A new Grattan Institute report, Down to the wire: A Sustainable Electricity Network for Australia, identifies that the cost of the National Electricity Market’s power grid grew from around $50 billion in 2005 to $90 billion today. Up to $20 billion of that was not justified to support population growth, growth in consumption, or even growth in peak demand. Nor was it justified by improvements in reliability.
The over-investment occurred overwhelmingly in Queensland and NSW. The major causes were regulatory incentives and ownership structure, overlaid with excessively high reliability standards. In the early-2000s these governments, concerned about unreliability and under-investment, changed the investment rules that drove the businesses. The system lurched heavily to much higher capital investment, with little consideration of the extent of any benefits to consumers – and whether those benefits would justify the costs. Some businesses were slower than others to wind back their capital investment when growth forecasts turned out to be too aggressive.
The fix is simple but painful.
Where governments still own the businesses, they should write down the value of the assets, which would result in lower electricity bills. In NSW, this should have been done before the electricity privatisation deals. But intervening to revalue the privatised businesses now would create too many problems, so the government should use the proceeds of the privatisations to fund a rebate to electricity consumers.

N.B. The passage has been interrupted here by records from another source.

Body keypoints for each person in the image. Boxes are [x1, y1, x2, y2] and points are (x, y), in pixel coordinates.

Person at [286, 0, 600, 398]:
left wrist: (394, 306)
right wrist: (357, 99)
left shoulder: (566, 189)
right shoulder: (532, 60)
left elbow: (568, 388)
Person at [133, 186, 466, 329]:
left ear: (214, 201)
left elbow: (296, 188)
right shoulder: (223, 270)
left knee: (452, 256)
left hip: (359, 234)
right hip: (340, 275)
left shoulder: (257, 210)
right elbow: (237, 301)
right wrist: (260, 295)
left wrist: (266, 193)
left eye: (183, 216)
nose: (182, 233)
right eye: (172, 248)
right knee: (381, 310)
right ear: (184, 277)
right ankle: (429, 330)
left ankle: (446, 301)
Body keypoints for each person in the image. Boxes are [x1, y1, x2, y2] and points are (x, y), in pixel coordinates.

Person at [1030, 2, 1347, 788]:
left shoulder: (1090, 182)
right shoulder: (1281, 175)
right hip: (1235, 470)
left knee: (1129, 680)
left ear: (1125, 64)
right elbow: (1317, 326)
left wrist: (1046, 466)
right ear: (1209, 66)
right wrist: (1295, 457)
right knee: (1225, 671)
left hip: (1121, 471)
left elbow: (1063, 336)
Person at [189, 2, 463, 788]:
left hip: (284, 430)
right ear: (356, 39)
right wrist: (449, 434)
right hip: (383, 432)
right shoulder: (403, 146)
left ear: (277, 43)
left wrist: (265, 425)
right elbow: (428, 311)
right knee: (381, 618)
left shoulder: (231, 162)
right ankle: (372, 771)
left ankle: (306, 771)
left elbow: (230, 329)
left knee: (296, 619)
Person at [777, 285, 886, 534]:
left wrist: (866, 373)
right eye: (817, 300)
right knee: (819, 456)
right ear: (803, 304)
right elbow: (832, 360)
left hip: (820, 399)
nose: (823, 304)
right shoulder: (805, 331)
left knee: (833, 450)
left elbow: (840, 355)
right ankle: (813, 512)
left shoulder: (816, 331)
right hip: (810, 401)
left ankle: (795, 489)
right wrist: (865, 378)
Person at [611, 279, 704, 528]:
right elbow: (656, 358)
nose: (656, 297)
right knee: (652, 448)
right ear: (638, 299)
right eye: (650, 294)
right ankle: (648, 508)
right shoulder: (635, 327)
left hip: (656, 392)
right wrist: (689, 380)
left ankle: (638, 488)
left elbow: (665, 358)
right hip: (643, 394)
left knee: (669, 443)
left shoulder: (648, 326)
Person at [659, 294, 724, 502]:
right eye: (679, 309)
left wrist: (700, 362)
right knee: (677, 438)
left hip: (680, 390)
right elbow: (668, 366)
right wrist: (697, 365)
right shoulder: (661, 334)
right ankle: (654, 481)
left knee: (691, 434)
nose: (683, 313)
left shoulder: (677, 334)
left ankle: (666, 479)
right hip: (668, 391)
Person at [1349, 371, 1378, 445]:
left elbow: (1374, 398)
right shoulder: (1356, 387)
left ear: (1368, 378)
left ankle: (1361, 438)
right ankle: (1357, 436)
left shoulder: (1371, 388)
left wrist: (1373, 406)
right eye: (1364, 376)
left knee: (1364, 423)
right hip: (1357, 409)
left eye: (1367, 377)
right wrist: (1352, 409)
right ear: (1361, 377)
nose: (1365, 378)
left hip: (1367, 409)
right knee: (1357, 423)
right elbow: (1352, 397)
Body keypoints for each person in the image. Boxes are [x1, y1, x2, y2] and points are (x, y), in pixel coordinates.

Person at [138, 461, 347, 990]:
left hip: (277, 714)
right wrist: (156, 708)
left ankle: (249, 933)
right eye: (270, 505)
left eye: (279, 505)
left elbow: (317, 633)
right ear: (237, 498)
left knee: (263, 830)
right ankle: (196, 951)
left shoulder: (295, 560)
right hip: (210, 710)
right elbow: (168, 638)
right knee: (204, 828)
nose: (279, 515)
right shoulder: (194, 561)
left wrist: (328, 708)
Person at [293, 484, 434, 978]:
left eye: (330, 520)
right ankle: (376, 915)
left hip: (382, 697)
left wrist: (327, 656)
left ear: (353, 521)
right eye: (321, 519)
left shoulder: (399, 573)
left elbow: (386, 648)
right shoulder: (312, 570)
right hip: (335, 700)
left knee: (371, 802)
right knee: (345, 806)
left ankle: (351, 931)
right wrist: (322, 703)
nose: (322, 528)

Of course, it is hard to be precise about the extent of the over-spend and therefore the size of the compensation to consumers. This will necessarily be a political judgement. Some improvement in reliability may have been justified and some investment, surplus at the time, may be in areas where demand will grow in future.
But if governments decide it’s all too hard and do nothing, they should make such a decision public and acknowledge that high electricity prices are paying for other government infrastructure and will lead to poorer investment decisions in the future.

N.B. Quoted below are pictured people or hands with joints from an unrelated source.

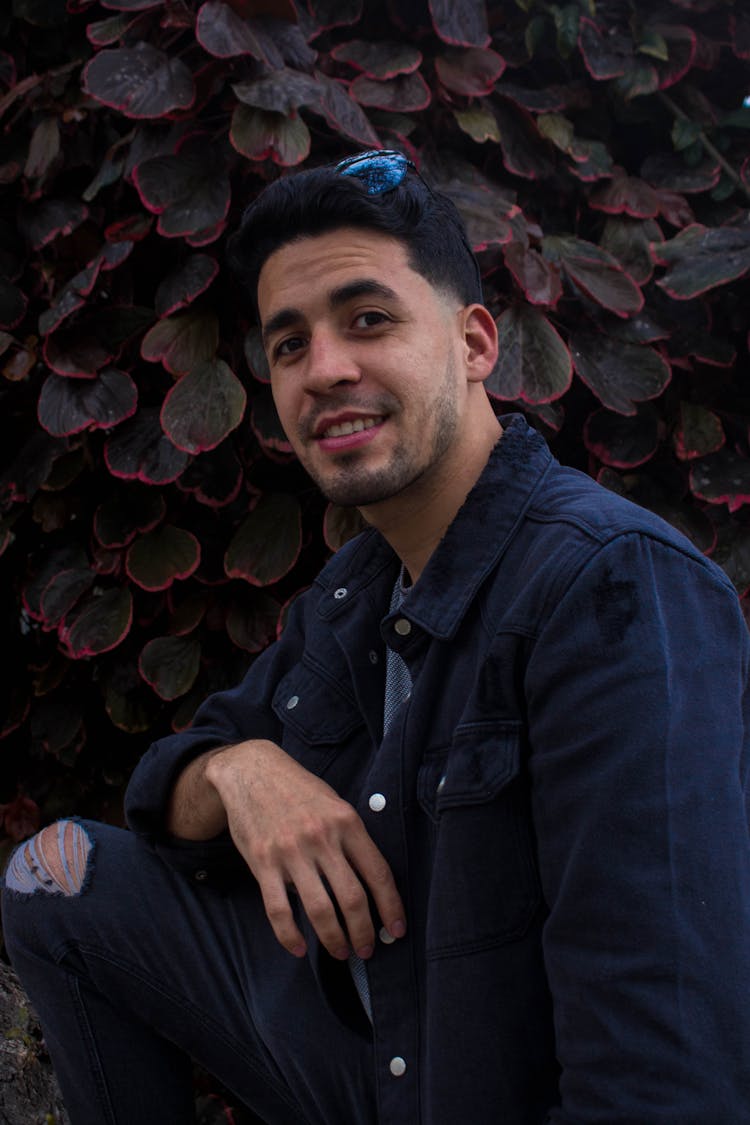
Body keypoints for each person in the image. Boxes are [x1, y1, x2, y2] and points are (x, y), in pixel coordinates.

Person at [2, 149, 750, 1125]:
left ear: (477, 343)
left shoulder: (610, 588)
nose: (326, 370)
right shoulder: (358, 589)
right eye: (288, 345)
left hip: (473, 1091)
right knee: (51, 879)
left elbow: (661, 1074)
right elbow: (168, 792)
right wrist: (240, 773)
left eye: (368, 320)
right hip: (370, 1063)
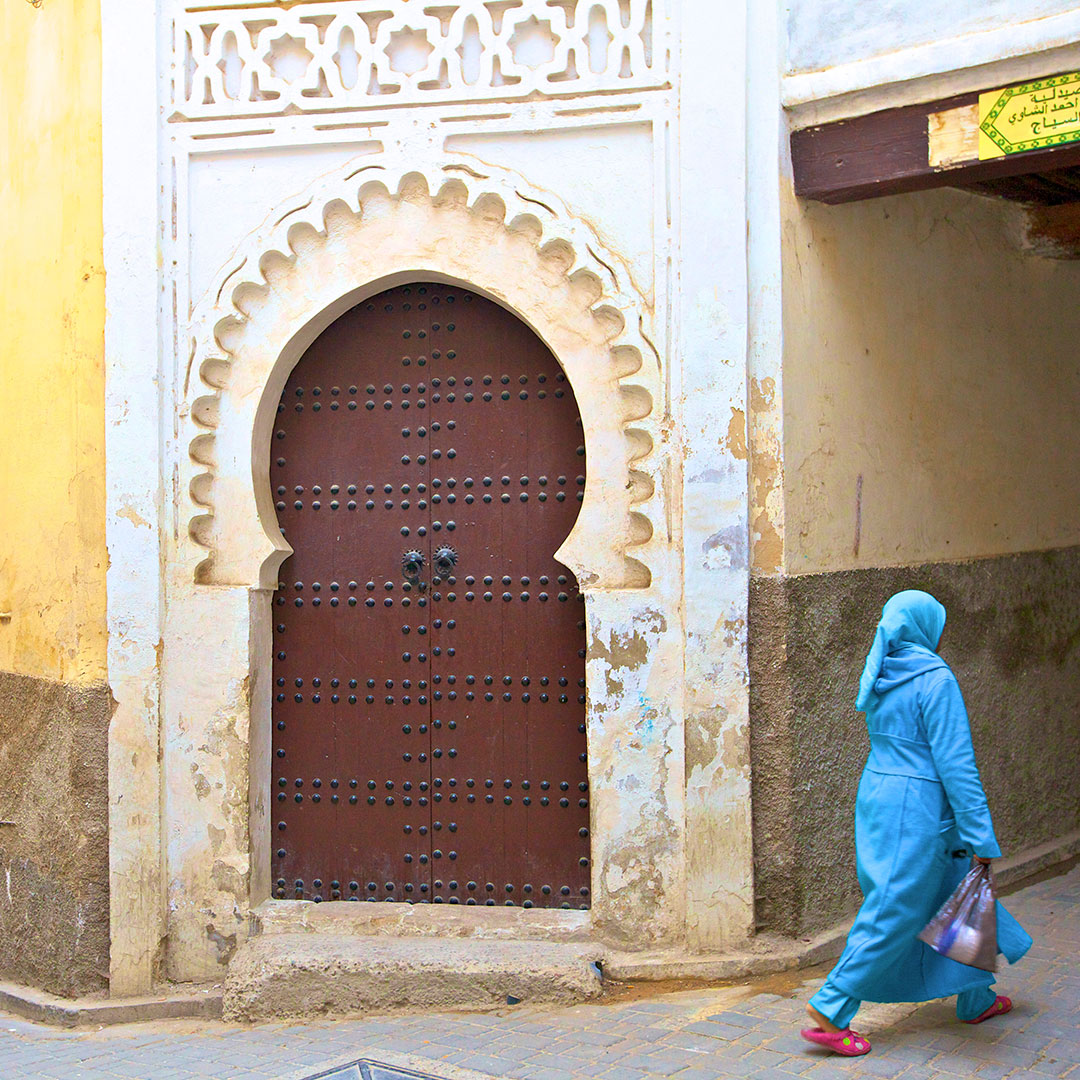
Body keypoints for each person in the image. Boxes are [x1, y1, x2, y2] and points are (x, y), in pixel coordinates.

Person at [800, 590, 1032, 1057]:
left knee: (955, 890)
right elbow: (957, 765)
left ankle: (974, 996)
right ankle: (830, 1008)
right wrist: (980, 833)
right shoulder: (934, 677)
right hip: (920, 807)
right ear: (927, 626)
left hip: (881, 796)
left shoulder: (883, 669)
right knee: (896, 907)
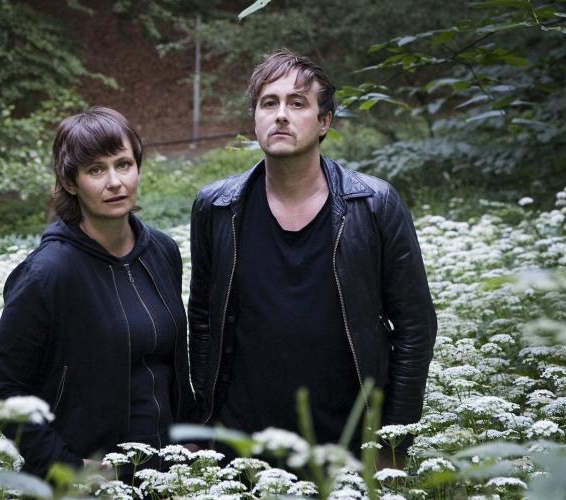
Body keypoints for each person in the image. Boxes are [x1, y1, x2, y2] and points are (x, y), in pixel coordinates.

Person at [187, 50, 437, 462]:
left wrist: (393, 443)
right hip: (241, 445)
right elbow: (202, 319)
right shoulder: (216, 207)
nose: (281, 115)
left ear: (324, 122)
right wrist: (206, 422)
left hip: (348, 443)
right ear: (255, 119)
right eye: (269, 103)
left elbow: (415, 328)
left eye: (297, 103)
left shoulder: (374, 205)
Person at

Today’s businesses may argue that our recommendation will destroy the regulatory system or threaten new investment. And they will point to the need for high future return premiums that could cancel any gains. But our recommendation – that the government owners, rather than the Australian Energy Regulator, trigger an asset write-down – is designed to avoid a material threat to the regulatory system. And, correctly aligning risk and reward with efficient decision making is surely a good idea.

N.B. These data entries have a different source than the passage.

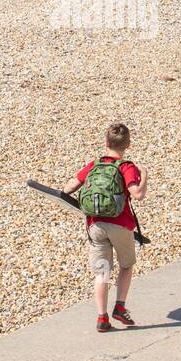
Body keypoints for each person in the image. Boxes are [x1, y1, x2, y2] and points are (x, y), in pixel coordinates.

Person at [62, 123, 148, 332]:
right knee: (126, 265)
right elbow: (137, 194)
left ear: (106, 143)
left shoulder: (94, 164)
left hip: (95, 225)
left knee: (102, 272)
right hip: (120, 225)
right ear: (128, 145)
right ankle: (119, 306)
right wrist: (144, 175)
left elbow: (68, 189)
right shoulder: (127, 166)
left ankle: (102, 318)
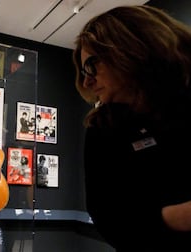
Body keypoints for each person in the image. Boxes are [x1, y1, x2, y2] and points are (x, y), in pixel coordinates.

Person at [72, 5, 191, 251]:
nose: (86, 81)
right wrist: (178, 216)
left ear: (130, 49)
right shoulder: (103, 127)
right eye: (83, 71)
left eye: (91, 65)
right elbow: (112, 220)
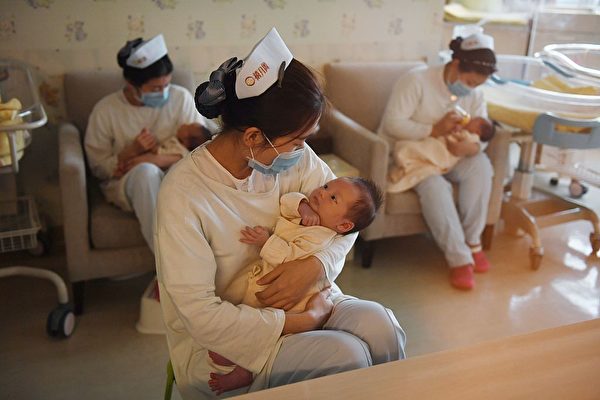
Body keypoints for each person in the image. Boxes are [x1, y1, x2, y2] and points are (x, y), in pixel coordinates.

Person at [155, 28, 406, 399]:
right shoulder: (185, 194)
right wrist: (302, 321)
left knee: (381, 325)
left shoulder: (294, 160)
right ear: (254, 137)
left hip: (308, 296)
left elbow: (347, 221)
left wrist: (317, 267)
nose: (302, 151)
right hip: (231, 338)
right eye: (297, 141)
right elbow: (200, 316)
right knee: (345, 355)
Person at [208, 176, 384, 395]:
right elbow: (287, 201)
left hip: (295, 301)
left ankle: (245, 369)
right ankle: (237, 350)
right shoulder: (310, 212)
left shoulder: (320, 237)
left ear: (343, 225)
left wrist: (266, 241)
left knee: (269, 331)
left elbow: (291, 260)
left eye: (332, 198)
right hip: (270, 285)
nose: (321, 192)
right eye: (326, 186)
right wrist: (302, 206)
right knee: (253, 314)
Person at [378, 32, 497, 290]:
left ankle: (473, 241)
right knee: (435, 186)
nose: (471, 89)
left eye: (477, 84)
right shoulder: (416, 80)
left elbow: (483, 129)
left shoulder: (475, 94)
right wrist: (434, 130)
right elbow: (392, 123)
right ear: (455, 64)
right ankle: (459, 259)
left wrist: (473, 145)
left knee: (482, 166)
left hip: (451, 153)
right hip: (416, 152)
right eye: (469, 81)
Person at [84, 34, 213, 252]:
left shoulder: (180, 98)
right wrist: (131, 153)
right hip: (129, 181)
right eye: (154, 88)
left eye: (166, 84)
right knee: (146, 173)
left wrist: (156, 158)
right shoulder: (106, 111)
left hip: (176, 173)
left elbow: (202, 151)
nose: (163, 92)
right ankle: (167, 262)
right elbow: (99, 168)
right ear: (131, 84)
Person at [388, 117, 495, 193]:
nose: (471, 118)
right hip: (438, 144)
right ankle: (406, 159)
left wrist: (454, 134)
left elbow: (457, 144)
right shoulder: (464, 129)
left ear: (477, 131)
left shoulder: (472, 137)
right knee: (423, 149)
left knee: (482, 164)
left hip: (445, 154)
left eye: (475, 120)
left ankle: (405, 156)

Whether these state governments implement our recommendation or not, they should act on two related fronts. First, they should move to full privatisation of the network businesses because evidence shows that privatised electricity businesses deliver lower cost and therefore lower prices for consumers without compromising reliability or safety. Second, all governments should work with the COAG Energy Council of energy ministers to implement cost-reflective network pricing. The current pricing structure for transmission and distribution networks is largely based on throughput whereas the costs are overwhelmingly fixed. Fixing this will reduce unfair cross-subsidies as well as peak demand and overall network costs.
The network businesses and regulators are already grappling with the implications of technology advances, changing consumer choices, and a transition from large, centralised, fuel-based electricity generation to a system with more smaller, distributed, intermittent, zero-marginal-cost generation. In this rapidly changing world some existing network assets may become under-utilised or may even be superfluous to requirements. New network assets may be required, but some will carry high risk of becoming “stranded assets”. Examples include new interstate transmission lines and network extensions to connect solar and wind farms in regional areas to the main grid. The cases will multiply within the terms of current governments.
The central questions for policy makers are: who carries the stranded-asset risk, and how will it be priced. The two answers should be aligned. It will simply be untenable for current and future asset owners to argue that all this risk should be borne by consumers. This is no more credible than the argument by owners of plants emitting greenhouse gases or producing asbestos that they should be exempt from the consequences of pricing or banning those activities.
Past poor decisions by governments and energy regulators have led to a nasty problem for current governments. The solution is most unpalatable for those governments. At the very least, today’s governments need to do the hard work on policy design to avoid even nastier problems for future governments, asset owners and electricity consumers.